(Dataset entries)

=====

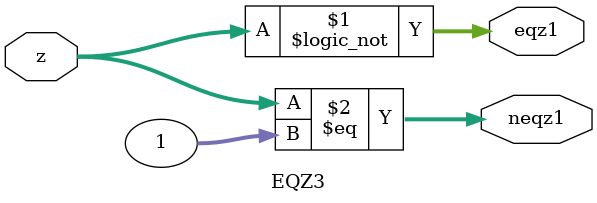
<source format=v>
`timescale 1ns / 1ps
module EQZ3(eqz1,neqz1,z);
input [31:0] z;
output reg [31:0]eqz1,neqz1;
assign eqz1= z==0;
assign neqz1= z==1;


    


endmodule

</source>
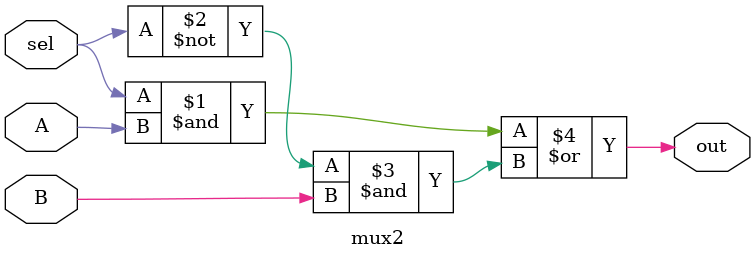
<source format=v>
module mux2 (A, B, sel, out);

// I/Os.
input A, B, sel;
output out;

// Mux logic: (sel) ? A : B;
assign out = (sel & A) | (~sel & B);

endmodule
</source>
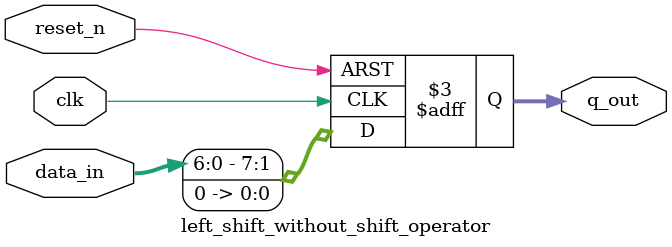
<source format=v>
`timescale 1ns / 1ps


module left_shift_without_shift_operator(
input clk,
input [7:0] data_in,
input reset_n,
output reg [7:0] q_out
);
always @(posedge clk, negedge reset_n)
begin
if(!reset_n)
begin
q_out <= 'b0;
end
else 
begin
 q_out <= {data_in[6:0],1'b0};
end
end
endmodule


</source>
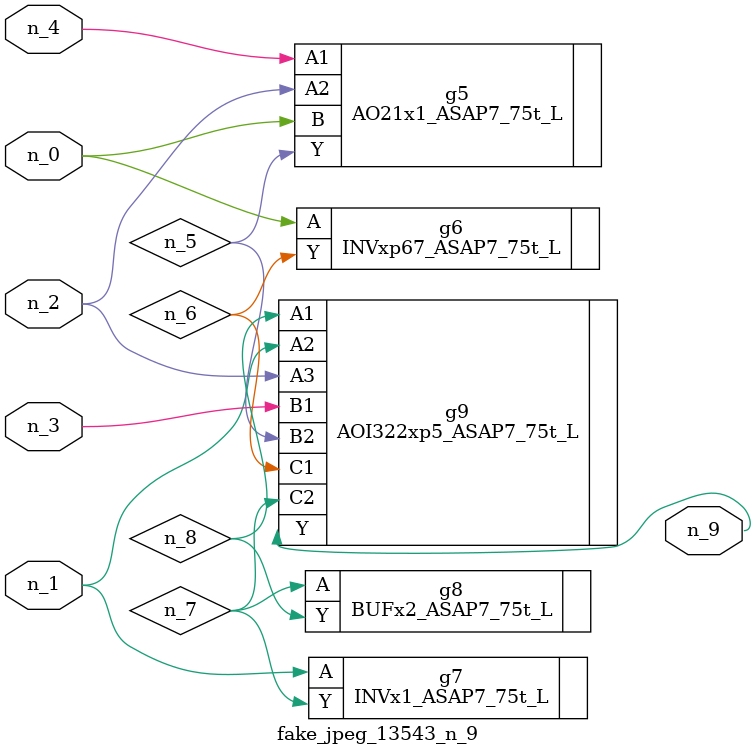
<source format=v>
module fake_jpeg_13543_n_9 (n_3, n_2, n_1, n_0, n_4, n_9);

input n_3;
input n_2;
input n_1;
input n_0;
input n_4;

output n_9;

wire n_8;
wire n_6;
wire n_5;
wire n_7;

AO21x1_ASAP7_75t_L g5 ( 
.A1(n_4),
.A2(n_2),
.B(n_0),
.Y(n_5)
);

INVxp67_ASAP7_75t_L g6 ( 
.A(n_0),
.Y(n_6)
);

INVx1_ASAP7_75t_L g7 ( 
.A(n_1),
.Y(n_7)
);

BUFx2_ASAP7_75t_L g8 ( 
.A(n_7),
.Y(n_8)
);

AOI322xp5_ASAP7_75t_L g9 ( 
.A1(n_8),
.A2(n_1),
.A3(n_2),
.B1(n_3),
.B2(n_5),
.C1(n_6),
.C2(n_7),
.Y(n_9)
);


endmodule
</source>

=====

Omit the pictures. Print, word for word, the lines from the beginning of the entries above through the line that holds "assign out = (sel & A) | (~sel & B);".

<source format=v>
`timescale 1ns / 1ps
module EQZ3(eqz1,neqz1,z);
input [31:0] z;
output reg [31:0]eqz1,neqz1;
assign eqz1= z==0;
assign neqz1= z==1;


    


endmodule

</source>
<source format=v>
module mux2 (A, B, sel, out);

// I/Os.
input A, B, sel;
output out;

// Mux logic: (sel) ? A : B;
assign out = (sel & A) | (~sel & B);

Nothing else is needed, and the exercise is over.